Kerr Effect

The Kerr effect is a phenomenon in which the refractive index of a material changes because of an applied electrical field, and the change in the refractive index is proportional to the square of the applied electric field. The Kerr effect is best observed in materials known as Kerr mediums, centrosymmetric materials like liquids, gases and some crystals, although most materials show the Kerr effect to some extent when subjected to an electrical field.

The Kerr effect has been applied to digital photography to create a type of shutter with very short exposures and rapid reaction.

The Kerr effect is also known as the quadratic electro-optic effect (QEO effect).

The Kerr effect was discovered by John Kerr in 1875. It is weaker compared to the Pockels effect, which changes the refractive index varies linearly to the value of the applied electrical field. Both the Kerr and Pockels effect are applied in components that are used in optical signal-processing applications and on optical communications as a whole.

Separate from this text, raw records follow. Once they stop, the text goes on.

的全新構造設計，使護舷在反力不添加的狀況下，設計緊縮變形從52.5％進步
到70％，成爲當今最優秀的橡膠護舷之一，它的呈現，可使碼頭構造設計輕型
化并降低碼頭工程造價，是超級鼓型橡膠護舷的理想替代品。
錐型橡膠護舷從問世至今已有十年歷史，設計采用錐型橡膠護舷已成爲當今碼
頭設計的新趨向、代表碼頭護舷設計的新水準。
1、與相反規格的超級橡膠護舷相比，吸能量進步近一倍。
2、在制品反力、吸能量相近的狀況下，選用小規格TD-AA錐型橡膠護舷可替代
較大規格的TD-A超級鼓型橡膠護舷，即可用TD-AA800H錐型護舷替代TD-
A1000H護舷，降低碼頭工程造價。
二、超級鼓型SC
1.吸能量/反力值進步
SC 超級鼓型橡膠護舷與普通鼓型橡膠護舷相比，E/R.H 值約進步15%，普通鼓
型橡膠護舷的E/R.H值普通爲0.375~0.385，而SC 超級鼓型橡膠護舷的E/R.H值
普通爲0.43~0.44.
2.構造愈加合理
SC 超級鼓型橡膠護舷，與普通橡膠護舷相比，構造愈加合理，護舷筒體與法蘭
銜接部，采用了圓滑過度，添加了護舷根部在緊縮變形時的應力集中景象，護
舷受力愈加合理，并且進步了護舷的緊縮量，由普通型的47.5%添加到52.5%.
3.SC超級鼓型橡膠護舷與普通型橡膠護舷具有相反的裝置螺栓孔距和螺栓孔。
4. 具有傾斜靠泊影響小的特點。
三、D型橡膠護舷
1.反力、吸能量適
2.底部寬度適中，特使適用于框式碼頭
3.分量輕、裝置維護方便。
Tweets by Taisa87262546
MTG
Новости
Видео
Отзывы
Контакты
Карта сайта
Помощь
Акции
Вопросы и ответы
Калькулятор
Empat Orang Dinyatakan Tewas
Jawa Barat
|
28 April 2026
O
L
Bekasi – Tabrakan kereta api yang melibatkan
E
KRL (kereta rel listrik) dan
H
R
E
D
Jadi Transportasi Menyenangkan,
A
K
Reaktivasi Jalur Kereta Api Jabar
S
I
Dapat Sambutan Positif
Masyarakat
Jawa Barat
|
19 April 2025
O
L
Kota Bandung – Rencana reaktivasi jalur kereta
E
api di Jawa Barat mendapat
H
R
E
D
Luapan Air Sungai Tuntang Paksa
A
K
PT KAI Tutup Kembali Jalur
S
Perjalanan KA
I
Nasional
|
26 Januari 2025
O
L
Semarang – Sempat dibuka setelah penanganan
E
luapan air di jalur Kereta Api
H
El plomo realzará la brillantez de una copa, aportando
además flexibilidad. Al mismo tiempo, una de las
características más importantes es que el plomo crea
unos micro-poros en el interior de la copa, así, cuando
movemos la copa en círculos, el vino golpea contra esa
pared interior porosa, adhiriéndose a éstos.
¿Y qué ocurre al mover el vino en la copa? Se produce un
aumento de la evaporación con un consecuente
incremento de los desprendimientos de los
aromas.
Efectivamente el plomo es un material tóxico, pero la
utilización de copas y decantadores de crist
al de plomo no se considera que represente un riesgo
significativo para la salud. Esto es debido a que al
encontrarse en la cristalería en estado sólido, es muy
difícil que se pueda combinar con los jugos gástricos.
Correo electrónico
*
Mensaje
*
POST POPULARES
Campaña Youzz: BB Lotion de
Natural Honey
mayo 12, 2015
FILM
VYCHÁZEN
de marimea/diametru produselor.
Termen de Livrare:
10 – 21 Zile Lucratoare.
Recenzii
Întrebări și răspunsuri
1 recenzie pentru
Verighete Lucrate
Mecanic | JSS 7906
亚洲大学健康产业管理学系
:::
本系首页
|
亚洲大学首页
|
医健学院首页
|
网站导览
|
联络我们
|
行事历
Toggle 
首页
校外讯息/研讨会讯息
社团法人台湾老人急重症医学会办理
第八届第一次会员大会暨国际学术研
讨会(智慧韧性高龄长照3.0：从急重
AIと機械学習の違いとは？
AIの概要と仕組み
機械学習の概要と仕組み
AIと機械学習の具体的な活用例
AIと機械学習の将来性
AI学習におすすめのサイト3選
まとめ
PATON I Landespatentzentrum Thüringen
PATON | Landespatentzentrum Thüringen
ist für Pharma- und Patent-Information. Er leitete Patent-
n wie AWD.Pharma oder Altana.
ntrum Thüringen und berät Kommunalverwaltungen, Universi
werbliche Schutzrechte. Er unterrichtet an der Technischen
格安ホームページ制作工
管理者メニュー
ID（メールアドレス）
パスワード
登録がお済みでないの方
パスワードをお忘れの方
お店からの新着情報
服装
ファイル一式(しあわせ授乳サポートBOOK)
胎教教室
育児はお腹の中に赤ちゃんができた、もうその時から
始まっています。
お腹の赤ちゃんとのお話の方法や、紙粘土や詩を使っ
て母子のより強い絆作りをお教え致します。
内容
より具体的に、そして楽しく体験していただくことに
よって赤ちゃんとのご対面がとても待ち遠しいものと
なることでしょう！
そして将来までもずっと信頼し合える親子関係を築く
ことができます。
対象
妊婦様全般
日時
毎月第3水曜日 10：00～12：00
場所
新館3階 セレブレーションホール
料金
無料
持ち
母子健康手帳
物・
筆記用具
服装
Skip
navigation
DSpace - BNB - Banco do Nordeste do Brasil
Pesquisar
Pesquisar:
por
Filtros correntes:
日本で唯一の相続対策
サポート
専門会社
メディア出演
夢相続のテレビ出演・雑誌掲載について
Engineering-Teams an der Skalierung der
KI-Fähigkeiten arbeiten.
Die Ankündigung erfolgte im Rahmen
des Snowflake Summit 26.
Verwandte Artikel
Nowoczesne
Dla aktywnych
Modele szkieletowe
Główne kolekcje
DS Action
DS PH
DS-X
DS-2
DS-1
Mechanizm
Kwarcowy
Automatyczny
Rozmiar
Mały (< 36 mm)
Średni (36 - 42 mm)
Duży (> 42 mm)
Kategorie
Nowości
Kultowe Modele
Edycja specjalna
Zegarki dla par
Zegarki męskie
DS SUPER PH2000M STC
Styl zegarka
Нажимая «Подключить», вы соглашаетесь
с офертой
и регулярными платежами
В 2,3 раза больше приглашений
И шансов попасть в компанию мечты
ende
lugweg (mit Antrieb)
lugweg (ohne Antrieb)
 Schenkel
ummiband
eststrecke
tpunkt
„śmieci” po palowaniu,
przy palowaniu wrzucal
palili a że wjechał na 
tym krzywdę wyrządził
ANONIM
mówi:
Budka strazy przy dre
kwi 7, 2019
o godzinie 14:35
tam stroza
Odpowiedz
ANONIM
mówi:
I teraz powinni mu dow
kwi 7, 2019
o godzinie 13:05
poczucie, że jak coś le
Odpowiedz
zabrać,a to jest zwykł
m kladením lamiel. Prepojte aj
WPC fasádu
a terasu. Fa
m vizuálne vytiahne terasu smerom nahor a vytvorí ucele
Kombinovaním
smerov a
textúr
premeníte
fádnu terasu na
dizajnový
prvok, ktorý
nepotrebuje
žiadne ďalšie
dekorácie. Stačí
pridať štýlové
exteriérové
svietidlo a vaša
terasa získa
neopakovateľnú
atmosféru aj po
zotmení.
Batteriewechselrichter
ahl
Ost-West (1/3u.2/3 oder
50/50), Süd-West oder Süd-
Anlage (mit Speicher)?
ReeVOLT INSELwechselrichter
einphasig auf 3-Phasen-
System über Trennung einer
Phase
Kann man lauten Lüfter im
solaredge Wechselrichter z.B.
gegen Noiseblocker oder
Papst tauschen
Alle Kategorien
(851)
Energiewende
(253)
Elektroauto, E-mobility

The Kerr effect has two types:

• Electro-Optical Effect: Through the slow application of an external, varying electrical field to a Kerr medium, the material will develop two indexes of refraction. One is for light that is polarized parallel to the electric field, while the other is for polarized light perpendicular to the field.
• Magneto-Optic Kerr effect (MOKE): The phenomenon in which light exhibits a slightly rotated plane of polarization when reflected from a magnetized material.